Плывут синие резные звёздочки васильков, розовые пушистики клевера, большие широко открытые глаза ромашек. Вот шмель, как мохнатый кулачок деловито зажужжал и поспешил по своим важным делам. Стрекоза переливается всеми немыслимыми цветами. Ароматная лечебная Богородская травка. Там и тут мелькают созревшие ягодки клубники. И колдовской духмяный пар над лугами, над прогретой золотой дорогой, такой, что хочется только им всю жизнь и дышать…
Вдруг, купе поезда. Женщина красивая, но уставшая. Она плачет, не замечая чёрных подтёков туши под глазами. Голоса не слышно, не разобрать взволнованной речи. Но понятно, что она ругается, обвиняет и как основной аргумент предъявляет чернявенького новорожденного ребёнка в кружевных пелёнках.
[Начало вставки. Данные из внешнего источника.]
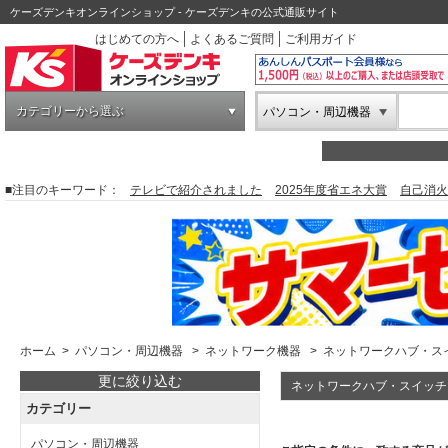
ケーズデンキオンラインショップ - ケーズデンキの公式通販サイト
はじめての方へ
よくあるご質問
ご利用ガイド
カテゴリーから選ぶ
パソコン・周辺機器
■注目のキーワード：
テレビで紹介されました
2025年度省エネ大賞
自己消火
ホーム
>
パソコン・周辺機器
>
ネットワーク機器
>
ネットワークハブ・ス
更に絞り込む
ネットワークハブ・スイッチ
カテゴリー
パソコン・周辺機器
Алька чувствует поток ответной злобы и недоверия. Неприятны и женщина, и её ребёнок. Возникает только одно желание – как можно быстрее покинуть тесное купе.
ШМЯК!!!
«На грязных обоях противного зеленовато-оливкового оттенка капли крови – моей крови! Беспощадная железная рука, что выдернула из лета, из детства, из счастья, схватив за волосы».
ШМЯК!!!
«Беспощадная железная рука бьёт меня головой об стену, а этот омерзительный хруст только что об эту стену мне сломали нос!»
ШМЯК!!!
Осознание неотвратимости приближения смерти вдруг не напугало, а обрадовало – «Да. Ну и пусть. Это, пожалуй, единственный выход!» – последняя мысль наполнила Алькину душу такой обречённой безысходностью, что она перестала чувствовать боль, перестала чувствовать всё. Всё та же беспощадная железная рука оттянула голову жертвы для нового удара об стену… и вдруг в обломке зеркала на стене Алька с ужасом и трепетом узнала себя – она Есенин! Да-да, пусть избитый, истекающий кровью с изуродованным лицом, но спутать не возможно. Только кудрей никаких золотых и в помине нет, так серая окровавленная пакля. От удивления Алька вздрогнула и обмякла, последнее, что она почувствовала – сдавливающий горло жгут.
Нина Дмитриевна вплыла в огромный помпезный зал, торжественно и величаво, как гружёный драгоценными специями корабль с надутыми парусами. Перед фееричным явлением публике Нина Дмитриевна несколько часов провела в своей гримуборной. Над ней хлопотливо колдовали цирюльники. Сама она давно уже не накладывала краску и не начёсывала высокий парик, как в начале своей молниеносной карьеры.
Реакция зала на появление звезды была предсказуемой – всеобщий усиленно сдержанный вздох. В этом звуке смешалось всё – восхищение, удивление, любопытство, страх… и презрение. «Да – презрение, моя душа всегда чутко чувствовала этот больной комочек при разговоре со всеми людьми, даже с родной матерью, с которой не виделись более 12 лет. Она осталась в родной Ровении и даже представить не может в своих мелких провинциальных мыслях, в какой роскоши купается её чадо. Да в роскоши… и презрении!» – Нина Дмитриевна поплыла вдоль длинных столов, ломившихся от яств и драгоценных вин.